The problem: Pull every line with "Wickham" from the entries below.

Data section:
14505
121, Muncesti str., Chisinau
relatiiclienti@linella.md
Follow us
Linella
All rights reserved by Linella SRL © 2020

--

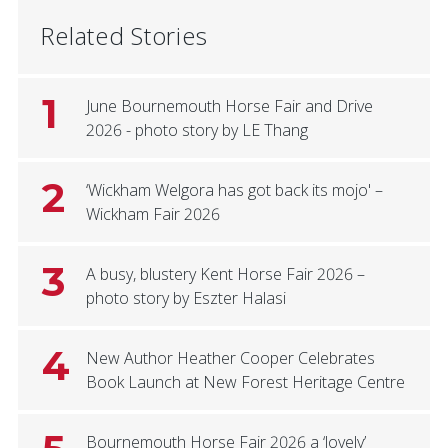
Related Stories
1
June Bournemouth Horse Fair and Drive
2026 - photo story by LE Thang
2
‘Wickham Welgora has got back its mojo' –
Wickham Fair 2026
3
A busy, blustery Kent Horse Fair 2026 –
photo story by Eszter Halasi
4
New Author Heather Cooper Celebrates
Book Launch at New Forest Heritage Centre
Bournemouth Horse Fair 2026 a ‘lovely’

Exercise solution:
‘Wickham Welgora has got back its mojo' –
Wickham Fair 2026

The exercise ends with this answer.